◆ Exercise set ◆
**a.** Transcribe the stretch of the Halley's Comet passage from "However it is" through "get to Bethlehem.".
**b.** Using the Halley's Comet passage, mark each statement yes or no and quote the words that decide it: (i) Herod died in April 4BC. (ii) John was born in December 12 BC. (iii) The comet returns every 74 to 79 years.

However it is interesting to delve into history so how about this:-

If the star was Haley’s Comet, which seems likely, the Chinese and the Babylonians record its visit in 87bc. then Recorded in the Book of Han in 12BC again recorded in 66AD, 141AD and again 374AD so every 74 to 79 years.
So Jesus would have been born in 12 BC and would have been 45 when he died.
We know from Roman records that Herod died in April 4BC,

Let say in March 13BC Passover Zechariah was told he would have a son John, He goes home and Elizabeth gets pregnant
Six months later Mary is told she is going to have a child and to go and see Elizabeth
September 13BC Mary goes to see Elizabeth
December 13 BC John born
March/April 12BC Passover Jesus born - All inns full, Halley's comet lights the sky and seen by the wise men who agree to set out and find the messiah foretold and a year or so later get to Bethlehem.

◆ Dataset entries ◆
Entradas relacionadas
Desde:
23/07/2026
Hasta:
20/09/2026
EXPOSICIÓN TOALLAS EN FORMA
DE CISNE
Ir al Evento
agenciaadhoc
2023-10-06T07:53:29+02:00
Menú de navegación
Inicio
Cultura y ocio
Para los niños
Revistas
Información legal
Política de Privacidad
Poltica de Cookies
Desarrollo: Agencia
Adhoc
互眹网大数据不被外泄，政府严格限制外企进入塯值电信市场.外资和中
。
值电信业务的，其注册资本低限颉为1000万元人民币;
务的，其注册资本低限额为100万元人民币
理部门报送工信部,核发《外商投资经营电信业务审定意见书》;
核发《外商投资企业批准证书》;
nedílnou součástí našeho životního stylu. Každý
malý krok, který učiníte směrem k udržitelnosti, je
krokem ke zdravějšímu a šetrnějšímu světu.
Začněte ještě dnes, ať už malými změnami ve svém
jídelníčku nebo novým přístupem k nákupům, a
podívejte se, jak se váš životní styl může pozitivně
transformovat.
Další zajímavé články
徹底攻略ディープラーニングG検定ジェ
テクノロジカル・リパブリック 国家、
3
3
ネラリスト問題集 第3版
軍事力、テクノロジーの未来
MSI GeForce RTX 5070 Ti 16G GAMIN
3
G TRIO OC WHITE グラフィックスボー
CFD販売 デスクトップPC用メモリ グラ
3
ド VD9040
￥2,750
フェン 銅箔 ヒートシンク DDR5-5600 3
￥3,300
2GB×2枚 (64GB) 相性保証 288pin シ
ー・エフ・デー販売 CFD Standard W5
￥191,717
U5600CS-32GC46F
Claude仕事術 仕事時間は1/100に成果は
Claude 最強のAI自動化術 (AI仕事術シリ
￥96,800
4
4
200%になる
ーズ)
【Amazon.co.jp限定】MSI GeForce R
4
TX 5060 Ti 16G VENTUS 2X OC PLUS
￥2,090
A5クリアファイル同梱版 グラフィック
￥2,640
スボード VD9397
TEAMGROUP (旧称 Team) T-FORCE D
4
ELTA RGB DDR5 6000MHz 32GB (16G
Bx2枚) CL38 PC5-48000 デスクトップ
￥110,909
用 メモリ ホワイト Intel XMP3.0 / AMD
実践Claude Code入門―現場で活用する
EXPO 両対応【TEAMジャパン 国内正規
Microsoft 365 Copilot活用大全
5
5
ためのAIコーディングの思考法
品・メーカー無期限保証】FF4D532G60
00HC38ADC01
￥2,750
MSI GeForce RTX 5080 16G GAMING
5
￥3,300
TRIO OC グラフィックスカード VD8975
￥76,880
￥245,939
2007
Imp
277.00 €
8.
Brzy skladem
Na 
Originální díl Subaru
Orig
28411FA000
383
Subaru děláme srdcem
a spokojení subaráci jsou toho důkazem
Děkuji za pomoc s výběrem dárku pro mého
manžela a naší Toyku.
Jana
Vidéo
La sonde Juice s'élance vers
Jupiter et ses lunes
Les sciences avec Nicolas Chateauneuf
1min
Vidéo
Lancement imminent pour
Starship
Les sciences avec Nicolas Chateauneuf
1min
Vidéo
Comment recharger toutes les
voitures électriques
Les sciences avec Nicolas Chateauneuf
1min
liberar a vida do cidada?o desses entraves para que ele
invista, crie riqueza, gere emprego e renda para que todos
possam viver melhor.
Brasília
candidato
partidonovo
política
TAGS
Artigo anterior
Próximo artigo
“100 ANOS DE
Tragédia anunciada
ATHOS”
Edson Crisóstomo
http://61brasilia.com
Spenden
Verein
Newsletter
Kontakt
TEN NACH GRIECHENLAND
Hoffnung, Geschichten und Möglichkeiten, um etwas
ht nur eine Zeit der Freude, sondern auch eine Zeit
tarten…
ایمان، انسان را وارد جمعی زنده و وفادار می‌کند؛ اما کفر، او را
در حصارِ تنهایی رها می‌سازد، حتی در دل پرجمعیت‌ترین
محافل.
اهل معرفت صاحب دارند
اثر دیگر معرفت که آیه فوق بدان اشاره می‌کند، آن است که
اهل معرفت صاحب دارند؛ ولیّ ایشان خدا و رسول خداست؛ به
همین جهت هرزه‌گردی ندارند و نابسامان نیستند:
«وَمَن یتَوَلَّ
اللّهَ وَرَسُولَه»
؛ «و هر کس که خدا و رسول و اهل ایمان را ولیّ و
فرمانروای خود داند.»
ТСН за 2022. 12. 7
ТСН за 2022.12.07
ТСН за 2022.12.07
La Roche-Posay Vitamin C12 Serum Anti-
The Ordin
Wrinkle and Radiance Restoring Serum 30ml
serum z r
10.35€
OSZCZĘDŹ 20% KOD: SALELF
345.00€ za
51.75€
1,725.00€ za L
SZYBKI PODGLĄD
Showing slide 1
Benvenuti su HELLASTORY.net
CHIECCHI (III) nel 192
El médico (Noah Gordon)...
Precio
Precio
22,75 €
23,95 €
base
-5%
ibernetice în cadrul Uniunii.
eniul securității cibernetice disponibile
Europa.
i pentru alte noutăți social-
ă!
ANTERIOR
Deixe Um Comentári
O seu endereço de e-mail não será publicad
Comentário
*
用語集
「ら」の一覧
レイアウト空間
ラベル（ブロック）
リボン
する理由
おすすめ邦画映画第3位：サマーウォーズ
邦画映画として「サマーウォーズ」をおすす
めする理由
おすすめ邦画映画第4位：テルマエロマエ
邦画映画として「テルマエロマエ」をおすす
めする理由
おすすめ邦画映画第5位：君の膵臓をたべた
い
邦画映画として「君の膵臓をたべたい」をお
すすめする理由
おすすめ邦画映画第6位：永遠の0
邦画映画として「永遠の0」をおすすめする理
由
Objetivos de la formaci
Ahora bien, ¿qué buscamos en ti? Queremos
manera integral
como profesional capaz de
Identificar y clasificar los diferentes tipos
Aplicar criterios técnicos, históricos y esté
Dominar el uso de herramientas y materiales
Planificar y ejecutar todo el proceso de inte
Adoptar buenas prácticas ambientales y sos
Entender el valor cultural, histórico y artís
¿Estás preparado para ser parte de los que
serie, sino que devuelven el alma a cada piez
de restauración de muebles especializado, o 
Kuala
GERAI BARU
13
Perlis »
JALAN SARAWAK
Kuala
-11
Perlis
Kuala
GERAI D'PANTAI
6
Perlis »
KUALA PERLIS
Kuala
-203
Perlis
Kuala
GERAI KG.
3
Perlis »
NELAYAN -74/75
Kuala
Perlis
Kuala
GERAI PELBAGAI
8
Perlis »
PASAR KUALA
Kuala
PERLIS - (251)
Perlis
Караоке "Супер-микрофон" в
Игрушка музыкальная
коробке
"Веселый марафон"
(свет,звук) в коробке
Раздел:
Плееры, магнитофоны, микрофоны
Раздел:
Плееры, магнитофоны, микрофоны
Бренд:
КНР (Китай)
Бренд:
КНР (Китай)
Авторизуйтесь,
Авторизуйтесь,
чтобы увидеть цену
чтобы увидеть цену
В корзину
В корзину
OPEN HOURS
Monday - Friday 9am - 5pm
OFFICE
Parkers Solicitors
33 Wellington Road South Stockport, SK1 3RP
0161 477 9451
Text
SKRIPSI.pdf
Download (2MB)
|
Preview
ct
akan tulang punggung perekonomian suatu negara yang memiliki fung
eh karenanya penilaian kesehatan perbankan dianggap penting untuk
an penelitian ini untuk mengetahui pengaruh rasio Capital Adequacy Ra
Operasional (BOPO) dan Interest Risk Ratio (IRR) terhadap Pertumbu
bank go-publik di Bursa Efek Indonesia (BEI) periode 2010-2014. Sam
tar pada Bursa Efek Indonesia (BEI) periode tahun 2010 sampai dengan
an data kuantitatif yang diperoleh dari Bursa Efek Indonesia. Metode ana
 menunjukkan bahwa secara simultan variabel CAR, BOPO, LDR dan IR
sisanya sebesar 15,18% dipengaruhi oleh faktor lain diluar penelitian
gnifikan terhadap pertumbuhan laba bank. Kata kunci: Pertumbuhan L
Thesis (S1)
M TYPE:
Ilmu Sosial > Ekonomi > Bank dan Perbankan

◆ Per-task outputs ◆
**a.**
However it is interesting to delve into history so how about this:-

If the star was Haley’s Comet, which seems likely, the Chinese and the Babylonians record its visit in 87bc. then Recorded in the Book of Han in 12BC again recorded in 66AD, 141AD and again 374AD so every 74 to 79 years.
So Jesus would have been born in 12 BC and would have been 45 when he died.
We know from Roman records that Herod died in April 4BC,

Let say in March 13BC Passover Zechariah was told he would have a son John, He goes home and Elizabeth gets pregnant
Six months later Mary is told she is going to have a child and to go and see Elizabeth
September 13BC Mary goes to see Elizabeth
December 13 BC John born
March/April 12BC Passover Jesus born - All inns full, Halley's comet lights the sky and seen by the wise men who agree to set out and find the messiah foretold and a year or so later get to Bethlehem.

**b.**
(i) Yes: "We know from Roman records that Herod died in April 4BC,"
(ii) No: "December 13 BC John born"
(iii) Yes: "so every 74 to 79 years"